* [Pasaje del texto]:
Fue una tempranera mañana en la
que todavía quedaban restos de esas brumas agarradas al terruño que habían
envuelto la noche reforzando la soledad helada de sus escasas encinas y robles
y la melancolía imperturbable de ese riachuelo lloroso, cubierto de hierbajos y
juncos recién nacidos. Recorrí el pueblo, junto al sol recién apuntado, con
cuidado de no quedar atrapado entre los dientes y las garras de aguijones
fuertes, con forma de gancho de esas zarzas profundas que adornaban y cubrían
lo derrumbado. Mi recorrido fue un continuo recuerdo junto a los pasos de
Linneo al contemplar esa pintura parecida a una tundra. Y fue allí donde fui
consciente de la soledad inacabable de los pueblos derruidos y esos embriones
nacederos de ríos. Fue allí donde escuché, después del balar ovino, el hondo
silencio de los montes. Y fue allí donde, no era la primera vez, sentí, a mi
manera, el frío y la locura de un paisaje que aún tiene memoria porque, a pesar
de todo, todavía existen pastores, alguna piara de ovejas, perros mastines
guardianes, gatos y algún solitario artesano de albañilería antigua para que
vuelva la vida.
Y me largué pensando que
Entrambas Aguas era sólo un lugar para la contemplación y más después de
detenerme ante su iglesia románica, situada ante un paisaje limitado y
doméstico, dócil a la mirada. Hice el recorrido de vuelta por esa polvorienta,
limitada y solitaria carretera que conduce hacia el abismo de la nada y el
terror. Tuve la sensación de una infinita travesía de cualquier carretera
solitaria y sin límites, después de desprenderme y dejarlo en el lecho del río
que cobija su puente romano, vigía de esa inquietud que embarga al viajero ante
la aparición de la garganta montañosa que había que cruzar. Y también pensé en
la frágil soledad de los conquistadores de esas piedras de Santa Casilda,
extraídas de la desolación inhabitada, que se lanzaban al aire cuando la
tormenta se acercaba espantando a los rayos y que estos no cayesen sobre las
personas ni sus bienes y se perdiesen en los abismos de un silencio geológico y glacial.
Y como todo era una aldea
reducida ya a cenizas, un montón ingente de ruinas y de escombros en proceso de
lenta reconstrucción, un paisaje desposeído de sus huellas y no precisamente de
los vestigios de dinosauros, privado de memoria, intento de reconducirlo en
apariencia a esos sus orígenes en los que desde su belleza mortal ruinosa pueda
elevarse el humo de los fuegos en que ardieron los troncos en los fogones de
las casas desde donde en las noches invernarles se escuchaba el aullido salvaje
de los perros, el cacarear del gallo al amanecer y el balido ovino desde las majadas.

Descripciones de cambios de diseño:
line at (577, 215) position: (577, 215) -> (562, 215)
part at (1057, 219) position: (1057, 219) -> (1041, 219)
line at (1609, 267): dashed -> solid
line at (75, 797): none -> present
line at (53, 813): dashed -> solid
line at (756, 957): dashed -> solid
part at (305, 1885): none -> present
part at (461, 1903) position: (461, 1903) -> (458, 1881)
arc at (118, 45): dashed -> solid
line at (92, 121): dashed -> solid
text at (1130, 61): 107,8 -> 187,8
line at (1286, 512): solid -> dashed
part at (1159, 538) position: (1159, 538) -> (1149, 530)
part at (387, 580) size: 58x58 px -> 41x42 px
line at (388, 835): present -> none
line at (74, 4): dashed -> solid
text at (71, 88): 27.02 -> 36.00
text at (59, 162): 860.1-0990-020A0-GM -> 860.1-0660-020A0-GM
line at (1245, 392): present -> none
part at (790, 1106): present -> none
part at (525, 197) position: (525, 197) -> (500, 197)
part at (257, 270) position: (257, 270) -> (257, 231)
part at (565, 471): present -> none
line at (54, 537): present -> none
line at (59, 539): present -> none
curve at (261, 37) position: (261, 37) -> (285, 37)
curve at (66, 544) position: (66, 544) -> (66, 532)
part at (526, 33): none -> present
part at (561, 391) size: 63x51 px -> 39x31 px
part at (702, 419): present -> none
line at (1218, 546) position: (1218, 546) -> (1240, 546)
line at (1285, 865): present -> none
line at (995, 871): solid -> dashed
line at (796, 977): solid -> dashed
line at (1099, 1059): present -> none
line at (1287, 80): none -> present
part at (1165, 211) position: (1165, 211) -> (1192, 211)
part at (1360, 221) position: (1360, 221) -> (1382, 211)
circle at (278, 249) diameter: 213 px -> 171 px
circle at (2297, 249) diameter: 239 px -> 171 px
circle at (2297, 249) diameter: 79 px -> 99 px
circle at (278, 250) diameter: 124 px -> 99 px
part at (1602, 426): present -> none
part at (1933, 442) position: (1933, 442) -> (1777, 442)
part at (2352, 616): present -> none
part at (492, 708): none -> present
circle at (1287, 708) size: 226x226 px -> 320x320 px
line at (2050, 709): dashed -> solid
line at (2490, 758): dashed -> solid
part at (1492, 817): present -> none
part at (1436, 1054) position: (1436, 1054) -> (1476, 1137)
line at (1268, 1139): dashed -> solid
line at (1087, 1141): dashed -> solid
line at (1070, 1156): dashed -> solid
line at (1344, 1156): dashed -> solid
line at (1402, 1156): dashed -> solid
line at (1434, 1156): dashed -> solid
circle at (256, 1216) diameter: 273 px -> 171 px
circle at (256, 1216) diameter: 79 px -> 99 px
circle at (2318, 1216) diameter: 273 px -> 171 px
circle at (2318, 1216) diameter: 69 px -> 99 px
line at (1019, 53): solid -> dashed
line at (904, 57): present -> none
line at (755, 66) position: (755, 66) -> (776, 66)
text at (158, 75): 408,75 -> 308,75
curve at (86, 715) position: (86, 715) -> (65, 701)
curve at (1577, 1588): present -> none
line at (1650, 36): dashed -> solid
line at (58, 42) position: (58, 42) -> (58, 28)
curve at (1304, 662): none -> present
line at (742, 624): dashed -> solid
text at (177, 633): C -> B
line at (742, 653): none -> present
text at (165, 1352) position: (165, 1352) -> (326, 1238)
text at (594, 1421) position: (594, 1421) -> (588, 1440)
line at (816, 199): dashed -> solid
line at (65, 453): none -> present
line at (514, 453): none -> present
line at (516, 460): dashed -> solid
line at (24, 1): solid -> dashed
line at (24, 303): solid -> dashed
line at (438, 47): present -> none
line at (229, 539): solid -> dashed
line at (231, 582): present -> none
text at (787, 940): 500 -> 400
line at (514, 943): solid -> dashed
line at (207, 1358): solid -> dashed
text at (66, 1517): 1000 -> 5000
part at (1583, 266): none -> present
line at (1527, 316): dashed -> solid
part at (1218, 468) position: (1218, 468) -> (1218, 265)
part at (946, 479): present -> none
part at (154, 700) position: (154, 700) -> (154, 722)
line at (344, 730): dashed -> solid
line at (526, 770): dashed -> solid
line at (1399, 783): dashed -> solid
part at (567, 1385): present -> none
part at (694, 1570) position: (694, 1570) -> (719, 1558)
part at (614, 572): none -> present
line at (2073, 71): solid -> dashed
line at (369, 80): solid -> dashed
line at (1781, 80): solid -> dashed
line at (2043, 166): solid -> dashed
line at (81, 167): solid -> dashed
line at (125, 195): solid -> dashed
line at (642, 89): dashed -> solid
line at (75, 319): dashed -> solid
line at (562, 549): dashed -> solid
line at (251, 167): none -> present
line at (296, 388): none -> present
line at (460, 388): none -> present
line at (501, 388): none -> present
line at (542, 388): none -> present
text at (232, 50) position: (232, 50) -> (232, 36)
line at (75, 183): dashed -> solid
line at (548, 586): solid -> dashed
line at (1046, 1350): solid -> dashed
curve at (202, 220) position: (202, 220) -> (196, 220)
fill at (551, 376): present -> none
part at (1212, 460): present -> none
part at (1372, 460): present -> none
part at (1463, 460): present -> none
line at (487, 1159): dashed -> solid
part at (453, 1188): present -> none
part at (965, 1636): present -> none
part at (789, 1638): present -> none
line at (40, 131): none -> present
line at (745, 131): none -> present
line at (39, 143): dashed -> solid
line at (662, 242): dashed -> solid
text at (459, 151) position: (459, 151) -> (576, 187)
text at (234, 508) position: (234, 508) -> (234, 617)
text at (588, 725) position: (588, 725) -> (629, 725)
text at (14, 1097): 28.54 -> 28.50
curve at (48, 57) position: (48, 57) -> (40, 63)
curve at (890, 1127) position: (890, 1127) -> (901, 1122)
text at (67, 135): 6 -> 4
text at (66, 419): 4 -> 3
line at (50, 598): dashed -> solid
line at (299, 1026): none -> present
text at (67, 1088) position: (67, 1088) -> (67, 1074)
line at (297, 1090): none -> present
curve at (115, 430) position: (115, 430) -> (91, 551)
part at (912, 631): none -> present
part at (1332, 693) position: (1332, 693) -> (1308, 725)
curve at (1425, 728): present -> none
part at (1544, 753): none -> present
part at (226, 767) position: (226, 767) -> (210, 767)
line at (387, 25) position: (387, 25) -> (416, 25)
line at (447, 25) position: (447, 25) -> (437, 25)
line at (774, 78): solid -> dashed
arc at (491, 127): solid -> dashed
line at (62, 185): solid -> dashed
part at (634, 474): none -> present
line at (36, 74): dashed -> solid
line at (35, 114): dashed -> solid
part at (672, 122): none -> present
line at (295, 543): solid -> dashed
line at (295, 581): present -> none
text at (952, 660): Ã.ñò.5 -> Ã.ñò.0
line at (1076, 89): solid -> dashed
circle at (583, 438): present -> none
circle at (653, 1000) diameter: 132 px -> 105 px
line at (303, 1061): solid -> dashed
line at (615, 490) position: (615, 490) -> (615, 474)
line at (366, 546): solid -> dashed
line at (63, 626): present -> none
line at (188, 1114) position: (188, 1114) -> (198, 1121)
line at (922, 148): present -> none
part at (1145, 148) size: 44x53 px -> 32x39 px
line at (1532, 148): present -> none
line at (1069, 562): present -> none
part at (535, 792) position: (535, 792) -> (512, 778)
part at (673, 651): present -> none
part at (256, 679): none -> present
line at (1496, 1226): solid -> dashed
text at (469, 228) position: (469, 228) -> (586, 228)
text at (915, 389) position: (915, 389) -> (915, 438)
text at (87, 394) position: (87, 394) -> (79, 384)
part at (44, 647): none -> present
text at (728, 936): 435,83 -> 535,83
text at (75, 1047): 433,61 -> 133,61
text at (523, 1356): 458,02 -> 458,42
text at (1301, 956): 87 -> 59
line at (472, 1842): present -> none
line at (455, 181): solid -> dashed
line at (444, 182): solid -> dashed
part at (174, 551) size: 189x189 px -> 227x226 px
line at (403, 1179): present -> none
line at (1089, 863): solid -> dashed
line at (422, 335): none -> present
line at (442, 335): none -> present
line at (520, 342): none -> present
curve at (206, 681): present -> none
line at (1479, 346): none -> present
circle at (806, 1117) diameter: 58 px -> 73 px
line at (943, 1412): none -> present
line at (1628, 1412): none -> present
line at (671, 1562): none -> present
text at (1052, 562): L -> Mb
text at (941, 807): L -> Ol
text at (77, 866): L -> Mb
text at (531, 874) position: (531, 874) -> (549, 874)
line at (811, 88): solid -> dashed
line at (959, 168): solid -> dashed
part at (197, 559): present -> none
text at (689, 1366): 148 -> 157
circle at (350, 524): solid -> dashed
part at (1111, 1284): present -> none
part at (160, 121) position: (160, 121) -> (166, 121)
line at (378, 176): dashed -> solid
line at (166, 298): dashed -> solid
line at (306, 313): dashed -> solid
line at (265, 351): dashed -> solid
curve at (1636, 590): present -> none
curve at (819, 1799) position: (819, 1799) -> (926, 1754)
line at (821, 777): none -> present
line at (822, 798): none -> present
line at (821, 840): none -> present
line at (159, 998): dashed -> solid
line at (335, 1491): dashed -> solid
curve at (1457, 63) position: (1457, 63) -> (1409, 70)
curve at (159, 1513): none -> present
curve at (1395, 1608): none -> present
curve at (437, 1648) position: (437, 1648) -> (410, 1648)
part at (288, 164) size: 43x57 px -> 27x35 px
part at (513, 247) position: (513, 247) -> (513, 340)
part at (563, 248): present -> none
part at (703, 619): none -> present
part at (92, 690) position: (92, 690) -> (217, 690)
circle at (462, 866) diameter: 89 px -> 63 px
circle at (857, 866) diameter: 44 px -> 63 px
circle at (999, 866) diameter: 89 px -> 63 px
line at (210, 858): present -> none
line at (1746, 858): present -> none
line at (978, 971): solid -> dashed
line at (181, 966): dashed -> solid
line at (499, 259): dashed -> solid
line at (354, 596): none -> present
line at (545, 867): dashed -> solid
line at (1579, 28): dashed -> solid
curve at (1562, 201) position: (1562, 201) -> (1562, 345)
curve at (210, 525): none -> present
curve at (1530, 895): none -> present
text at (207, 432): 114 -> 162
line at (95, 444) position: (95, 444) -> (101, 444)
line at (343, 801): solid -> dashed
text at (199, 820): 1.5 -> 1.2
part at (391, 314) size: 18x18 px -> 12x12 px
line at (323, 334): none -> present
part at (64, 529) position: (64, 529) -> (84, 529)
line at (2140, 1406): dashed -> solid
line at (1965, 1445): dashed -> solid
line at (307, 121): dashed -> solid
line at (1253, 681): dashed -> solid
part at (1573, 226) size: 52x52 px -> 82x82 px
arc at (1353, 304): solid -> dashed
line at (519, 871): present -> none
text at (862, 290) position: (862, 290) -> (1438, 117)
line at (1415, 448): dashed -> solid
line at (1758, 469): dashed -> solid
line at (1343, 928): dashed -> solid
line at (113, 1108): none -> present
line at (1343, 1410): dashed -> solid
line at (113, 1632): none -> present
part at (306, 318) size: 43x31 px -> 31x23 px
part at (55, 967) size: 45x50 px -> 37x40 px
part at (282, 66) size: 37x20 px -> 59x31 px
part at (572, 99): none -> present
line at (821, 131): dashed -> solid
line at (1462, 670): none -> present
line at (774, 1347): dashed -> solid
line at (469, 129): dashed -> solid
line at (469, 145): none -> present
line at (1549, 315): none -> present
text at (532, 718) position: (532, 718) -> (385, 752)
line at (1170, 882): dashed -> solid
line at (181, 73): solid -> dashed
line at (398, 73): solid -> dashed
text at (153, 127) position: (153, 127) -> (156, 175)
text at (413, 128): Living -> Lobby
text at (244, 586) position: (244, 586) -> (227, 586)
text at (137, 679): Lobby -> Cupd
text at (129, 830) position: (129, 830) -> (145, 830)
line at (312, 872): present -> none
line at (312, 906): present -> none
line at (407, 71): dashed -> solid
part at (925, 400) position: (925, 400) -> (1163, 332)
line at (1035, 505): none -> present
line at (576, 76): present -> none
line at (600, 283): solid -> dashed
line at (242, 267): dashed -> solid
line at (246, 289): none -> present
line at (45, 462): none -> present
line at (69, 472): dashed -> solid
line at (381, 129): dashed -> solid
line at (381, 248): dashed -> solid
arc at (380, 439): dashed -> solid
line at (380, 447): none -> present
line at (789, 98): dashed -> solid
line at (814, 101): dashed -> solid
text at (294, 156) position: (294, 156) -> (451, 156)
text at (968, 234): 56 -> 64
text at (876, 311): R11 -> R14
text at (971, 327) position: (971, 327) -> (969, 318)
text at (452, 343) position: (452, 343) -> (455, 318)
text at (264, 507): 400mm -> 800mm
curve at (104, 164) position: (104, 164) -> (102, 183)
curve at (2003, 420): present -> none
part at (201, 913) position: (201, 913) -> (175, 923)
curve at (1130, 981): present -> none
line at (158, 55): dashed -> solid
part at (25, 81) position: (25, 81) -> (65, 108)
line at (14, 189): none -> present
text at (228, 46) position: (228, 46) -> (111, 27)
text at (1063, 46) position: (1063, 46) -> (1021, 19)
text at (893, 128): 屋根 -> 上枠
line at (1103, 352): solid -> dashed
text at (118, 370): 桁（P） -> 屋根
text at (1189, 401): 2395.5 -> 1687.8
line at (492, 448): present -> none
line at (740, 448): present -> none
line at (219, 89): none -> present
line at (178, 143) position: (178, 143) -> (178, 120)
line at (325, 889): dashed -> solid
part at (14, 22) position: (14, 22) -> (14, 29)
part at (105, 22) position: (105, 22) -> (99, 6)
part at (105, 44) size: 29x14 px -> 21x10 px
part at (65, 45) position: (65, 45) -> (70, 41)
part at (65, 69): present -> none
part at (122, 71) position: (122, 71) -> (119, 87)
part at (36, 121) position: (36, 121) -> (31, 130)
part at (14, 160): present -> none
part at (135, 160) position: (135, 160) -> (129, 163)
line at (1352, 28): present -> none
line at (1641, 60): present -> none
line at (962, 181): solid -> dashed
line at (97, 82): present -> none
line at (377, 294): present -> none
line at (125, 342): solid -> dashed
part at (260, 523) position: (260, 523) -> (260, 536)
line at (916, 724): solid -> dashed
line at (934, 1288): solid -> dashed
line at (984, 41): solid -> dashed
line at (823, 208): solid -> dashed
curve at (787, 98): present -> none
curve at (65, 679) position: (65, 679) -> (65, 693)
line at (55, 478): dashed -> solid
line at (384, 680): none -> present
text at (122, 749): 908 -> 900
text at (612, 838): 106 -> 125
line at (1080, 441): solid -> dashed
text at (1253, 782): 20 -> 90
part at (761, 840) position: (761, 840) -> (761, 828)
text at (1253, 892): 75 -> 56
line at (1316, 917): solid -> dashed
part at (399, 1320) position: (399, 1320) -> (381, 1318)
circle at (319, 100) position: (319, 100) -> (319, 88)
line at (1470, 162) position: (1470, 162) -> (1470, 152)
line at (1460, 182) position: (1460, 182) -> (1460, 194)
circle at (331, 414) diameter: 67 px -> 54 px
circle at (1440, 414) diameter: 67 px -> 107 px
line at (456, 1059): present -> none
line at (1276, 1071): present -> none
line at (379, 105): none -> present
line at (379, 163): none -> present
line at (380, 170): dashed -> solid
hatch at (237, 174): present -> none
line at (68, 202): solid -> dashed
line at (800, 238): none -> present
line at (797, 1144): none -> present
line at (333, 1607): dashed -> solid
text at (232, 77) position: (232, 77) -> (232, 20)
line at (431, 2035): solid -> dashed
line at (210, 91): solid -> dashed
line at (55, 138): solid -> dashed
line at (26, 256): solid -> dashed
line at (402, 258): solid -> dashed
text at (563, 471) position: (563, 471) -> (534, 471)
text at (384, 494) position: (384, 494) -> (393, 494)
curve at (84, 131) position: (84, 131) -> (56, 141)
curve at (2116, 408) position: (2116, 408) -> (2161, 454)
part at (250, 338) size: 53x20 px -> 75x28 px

* [Lista de tareas]:
A - Repite sin cambios el tramo del pasaje que va desde "Y como todo" hasta "desde las majadas.".
B - Según el pasaje, ¿de qué estilo es la iglesia de Entrambas Aguas?

* [Respuestas por tarea]:
A -
Y como todo era una aldea
reducida ya a cenizas, un montón ingente de ruinas y de escombros en proceso de
lenta reconstrucción, un paisaje desposeído de sus huellas y no precisamente de
los vestigios de dinosauros, privado de memoria, intento de reconducirlo en
apariencia a esos sus orígenes en los que desde su belleza mortal ruinosa pueda
elevarse el humo de los fuegos en que ardieron los troncos en los fogones de
las casas desde donde en las noches invernarles se escuchaba el aullido salvaje
de los perros, el cacarear del gallo al amanecer y el balido ovino desde las majadas.

B - Románico.